運動で嗅覚の衰えを予防できるかも

(2013年10月) 加齢によって嗅覚が衰えることがありますが、"JAMA Otolaryngology-Head & Neck Surgery" に掲載された研究によると、日常的に運動することでこれを阻止できるかもしれません。

研究の方法

この研究では、嗅覚の正常な人たち 1,600人(53~97才)を10年間にわたって追跡調査しました。 調査の内容は運動習慣に関するアンケートと嗅覚テストで、嗅覚テストではチョコレートやコーヒーなど8種類の匂いを嗅ぎ取る能力を検査しました。嗅覚テストは、10年の研究期間中に3回実施しました。

結果

研究期間中に嗅覚に障害が生じたのは28%で、データを分析した結果、(年齢や性別の違いを考慮した上で)運動習慣と嗅覚の間に関係が認められました。 週に一回以上、汗をかくほどに運動していた人では、嗅覚障害になるリスクが減少していたのです。 さらに、運動量が多い人ほど、嗅覚障害になるリスクが減っていました。

解説

加齢による嗅覚の衰えは特に男性で顕著ですが、過去の研究によると、53才以上の人の25%に嗅覚障害が見られます。 嗅覚障害のリスク要因となるのは、喫煙や、鼻ポリープ、鼻腔の構造的な異常(deviated septum)などです。
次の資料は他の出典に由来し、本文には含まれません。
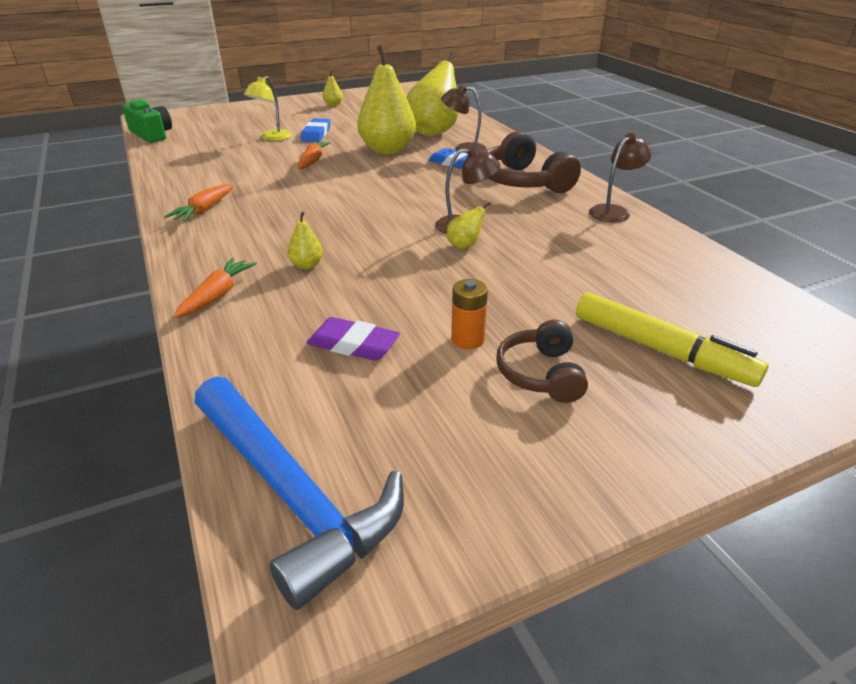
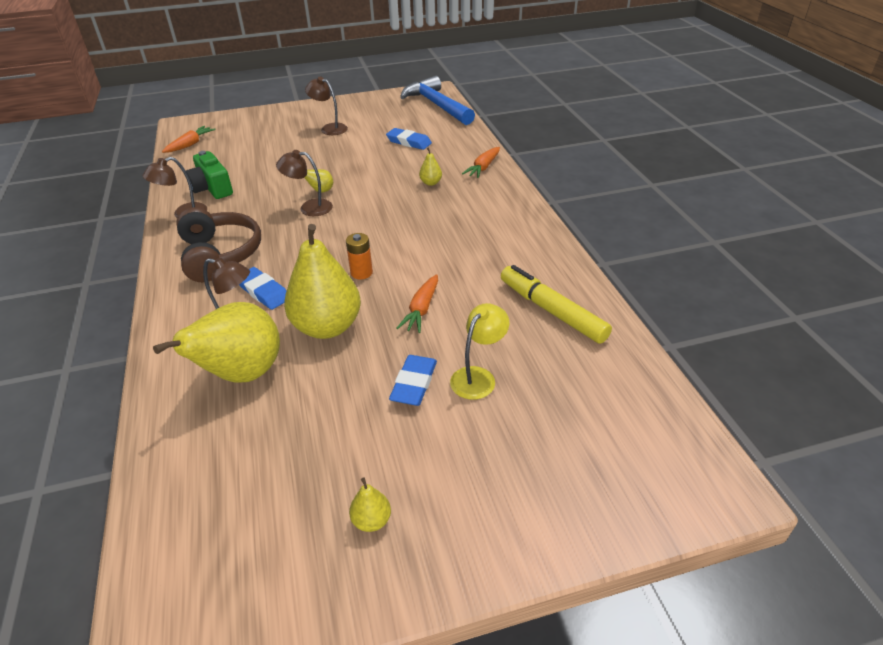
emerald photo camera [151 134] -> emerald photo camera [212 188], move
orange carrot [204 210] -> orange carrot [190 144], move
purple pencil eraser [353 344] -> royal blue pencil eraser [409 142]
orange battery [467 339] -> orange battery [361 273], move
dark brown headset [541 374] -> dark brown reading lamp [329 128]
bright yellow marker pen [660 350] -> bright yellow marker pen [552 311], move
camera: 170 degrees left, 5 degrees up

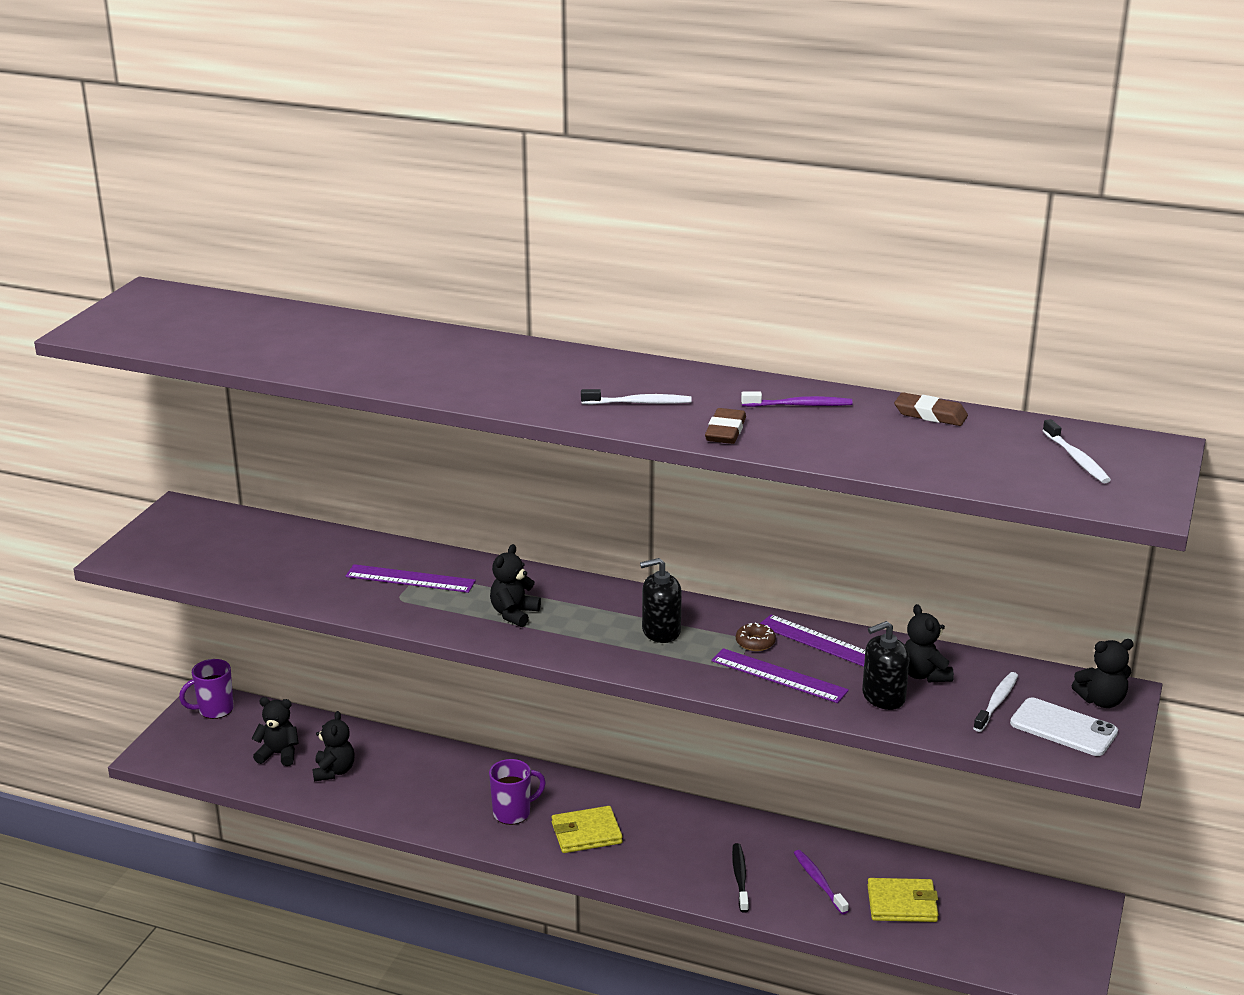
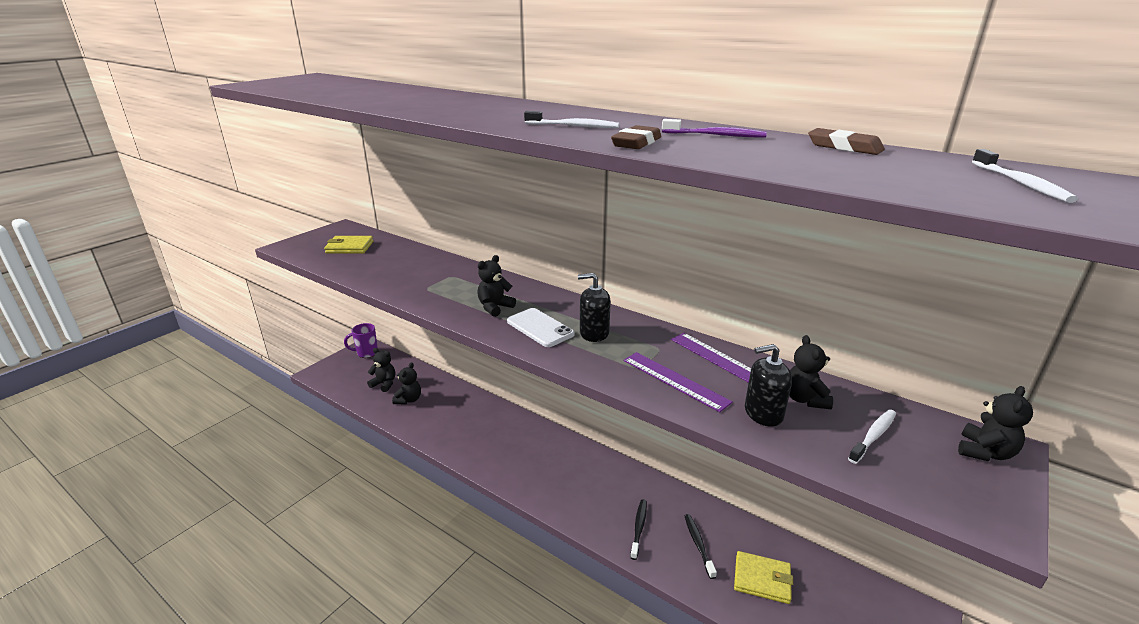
purple measuring stick [410 579] -> none
purple mug [513 813] -> none
bright yellow wallet [586 833] -> bright yellow wallet [349 247], move
dark brown glazed donut [755 642] -> none
purple toothbrush [819 882] -> black toothbrush [698 544]
white phone [1063 728] -> white phone [540 328], move
black teddy [1101 701] -> black teddy [984 452], 60 degrees counterclockwise
camera: 15 degrees right, 0 degrees up

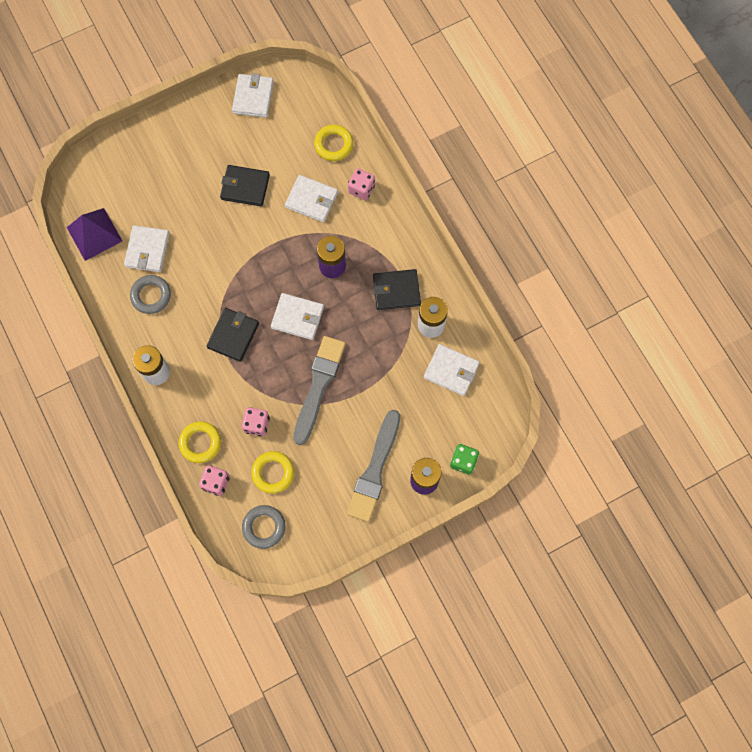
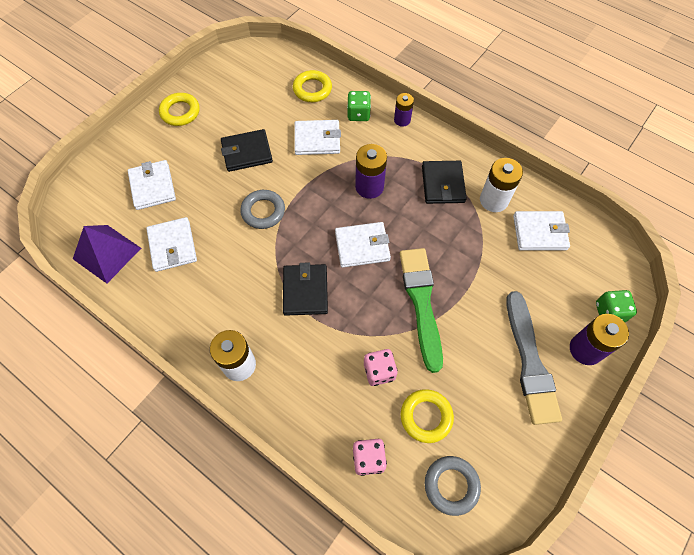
gray ring [151 296] -> gray ring [263 211], move
bright yellow ring [200 443] -> bright yellow ring [180 112], move
white wallet [253 97] -> white wallet [152 187], move
gray paint brush [318 386] -> emerald paint brush [421 303]
pink die [361 189] -> emerald die [358 114]
black wallet [396 291] -> black wallet [443 184], 60 degrees counterclockwise
none -> purple battery [402 120]
camera: 25 degrees left, 10 degrees down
参考記事: 匂いが感じられない理由

運動によって嗅覚異常のリスクが減少する理由は不明ですが、研究グループは、運動によって脳機能が向上する、あるいは全身的に健康度がアップするからではないかと推測しています。

また、今回の研究は、運動と嗅覚障害リスク低減との因果関係を示したものではありません。 すなわち、運動習慣のある人が運動以外の面(食事など)においても健康的であるために嗅覚障害のリスクが減っているという可能性もあります。